Por qué las aguas abiertas son perfectas para empezar
La natación en aguas abiertas tiene una reputación de deporte exigente y hasta cierto punto intimidante. Sin embargo, para los nadadores que ya tienen una base técnica mínima en piscina, el salto a las aguas abiertas puede ser una de las experiencias más liberadoras y gratificantes del deporte acuático. Sin las paredes de la piscina, sin el cloro, sin la competencia por los carriles: solo el agua, la naturaleza y el movimiento.
Paso 1: consolidar la base en piscina
Antes de pasar a las aguas abiertas, es importante tener una base técnica y aeróbica sólida en piscina. Los elementos mínimos que debes dominar son:
- Técnica de crol: respiración bilateral o al menos regular, patada eficiente, brazada con rotación corporal.
- Resistencia básica: capacidad de nadar 500-1000 metros sin parar a un ritmo cómodo.
- Comodidad en el agua: no debes tener miedo al agua ni tener que apoyarte en el borde para descansar.
Paso 2: el equipamiento mínimo necesario
Para la primera incursión en aguas abiertas necesitas:
- Gafas: las de piscina valen para empezar, aunque las específicas de aguas abiertas sellan mejor.
- Gorro de silicona: de color llamativo para ser visible desde la orilla.

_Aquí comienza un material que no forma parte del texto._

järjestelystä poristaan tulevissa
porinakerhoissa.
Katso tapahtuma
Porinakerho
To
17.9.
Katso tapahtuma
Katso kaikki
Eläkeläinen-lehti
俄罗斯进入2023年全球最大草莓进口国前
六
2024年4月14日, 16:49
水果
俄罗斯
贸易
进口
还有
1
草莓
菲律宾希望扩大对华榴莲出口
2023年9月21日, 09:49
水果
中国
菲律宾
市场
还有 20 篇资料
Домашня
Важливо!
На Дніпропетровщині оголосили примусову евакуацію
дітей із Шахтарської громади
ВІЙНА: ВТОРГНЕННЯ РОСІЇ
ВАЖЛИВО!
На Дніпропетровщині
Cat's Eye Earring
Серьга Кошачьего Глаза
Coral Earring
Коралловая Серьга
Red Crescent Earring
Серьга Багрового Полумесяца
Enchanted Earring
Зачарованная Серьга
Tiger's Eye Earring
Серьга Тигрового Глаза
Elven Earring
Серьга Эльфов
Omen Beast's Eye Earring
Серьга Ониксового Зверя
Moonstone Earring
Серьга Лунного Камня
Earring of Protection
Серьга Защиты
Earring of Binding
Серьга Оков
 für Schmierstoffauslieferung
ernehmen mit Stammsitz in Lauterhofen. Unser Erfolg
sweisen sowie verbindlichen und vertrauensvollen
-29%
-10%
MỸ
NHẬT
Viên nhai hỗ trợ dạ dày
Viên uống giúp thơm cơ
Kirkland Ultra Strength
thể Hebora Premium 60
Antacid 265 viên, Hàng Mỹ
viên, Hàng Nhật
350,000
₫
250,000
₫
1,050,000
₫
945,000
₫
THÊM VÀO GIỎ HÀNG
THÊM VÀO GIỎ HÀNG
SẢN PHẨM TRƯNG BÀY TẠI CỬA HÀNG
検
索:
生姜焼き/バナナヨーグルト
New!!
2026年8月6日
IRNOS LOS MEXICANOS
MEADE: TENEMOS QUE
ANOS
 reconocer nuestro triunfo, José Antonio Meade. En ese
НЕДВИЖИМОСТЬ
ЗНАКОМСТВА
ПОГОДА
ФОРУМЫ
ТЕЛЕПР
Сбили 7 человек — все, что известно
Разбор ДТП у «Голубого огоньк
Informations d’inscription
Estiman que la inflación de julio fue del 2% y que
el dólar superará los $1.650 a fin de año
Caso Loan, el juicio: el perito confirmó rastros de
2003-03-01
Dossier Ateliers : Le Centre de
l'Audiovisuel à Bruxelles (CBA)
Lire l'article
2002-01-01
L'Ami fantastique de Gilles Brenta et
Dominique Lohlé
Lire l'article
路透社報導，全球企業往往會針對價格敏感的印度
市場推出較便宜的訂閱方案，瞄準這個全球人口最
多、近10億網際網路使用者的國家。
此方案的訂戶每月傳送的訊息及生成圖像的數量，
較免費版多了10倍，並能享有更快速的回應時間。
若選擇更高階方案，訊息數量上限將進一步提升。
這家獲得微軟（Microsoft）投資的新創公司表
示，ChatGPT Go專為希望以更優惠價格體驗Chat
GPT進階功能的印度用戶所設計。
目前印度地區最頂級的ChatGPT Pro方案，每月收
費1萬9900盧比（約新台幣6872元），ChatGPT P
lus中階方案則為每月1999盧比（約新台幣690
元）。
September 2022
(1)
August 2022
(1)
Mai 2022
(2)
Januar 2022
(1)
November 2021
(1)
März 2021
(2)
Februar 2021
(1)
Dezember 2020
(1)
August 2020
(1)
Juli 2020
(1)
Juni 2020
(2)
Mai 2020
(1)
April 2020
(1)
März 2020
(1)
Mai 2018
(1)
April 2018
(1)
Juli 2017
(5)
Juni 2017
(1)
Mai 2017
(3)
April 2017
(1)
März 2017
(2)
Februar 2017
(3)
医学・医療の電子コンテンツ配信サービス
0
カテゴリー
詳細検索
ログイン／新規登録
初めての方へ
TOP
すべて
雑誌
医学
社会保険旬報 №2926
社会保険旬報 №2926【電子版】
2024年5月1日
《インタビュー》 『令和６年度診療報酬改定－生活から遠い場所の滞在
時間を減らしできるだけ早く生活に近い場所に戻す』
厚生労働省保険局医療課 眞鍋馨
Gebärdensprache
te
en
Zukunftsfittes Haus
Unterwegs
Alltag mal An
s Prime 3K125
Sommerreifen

- Boya de seguridad: imprescindible para nadar con seguridad.
- Neopreno: si el agua está por debajo de 20 °C, muy recomendable.
Paso 3: el primer contacto con el agua abierta
Para la primera vez, elige un entorno controlado:
- Una playa con bandera verde y balizas de zona de natación marcadas.
- Una zona de baño supervisada por socorristas.
- Una laguna o lago tranquilo sin embarcaciones a motor.
Entra al agua lentamente, aclimatándote si el agua está fría. No empieces a nadar de forma intensa hasta que hayas pasado 5 minutos en el agua. En el primer día, no te alejes más de 100-200 metros de la orilla.
Paso 4: practicar el sighting desde el primer día
El sighting es la habilidad que más diferencia a la natación en aguas abiertas de la piscina. Desde la primera sesión, practica levantar la cabeza cada 8-10 brazadas para ver un punto de referencia en la orilla. Al principio se sentirá extraño y tu ritmo se interrumpirá, pero con la práctica el gesto se vuelve natural.
Paso 5: unirse a un grupo o club
La forma más segura, eficiente y divertida de progresar en las aguas abiertas es unirse a un grupo de natación en aguas abiertas. En España existe una red amplia de clubs y grupos informales que organizan salidas regulares, especialmente en los meses de primavera y verano. Entrenar con un grupo proporciona seguridad, motivación y la posibilidad de aprender de nadadores con más experiencia.
Las primeras competiciones
Una vez que te sientes cómodo nadando 500-1000 metros en aguas abiertas, los eventos populares de 750 metros o 1 km son una primera experiencia competitiva excelente. Muchos de estos eventos tienen una atmósfera muy amigable y son perfectos para familiarizarse con la dinámica de una carrera sin la presión de los resultados.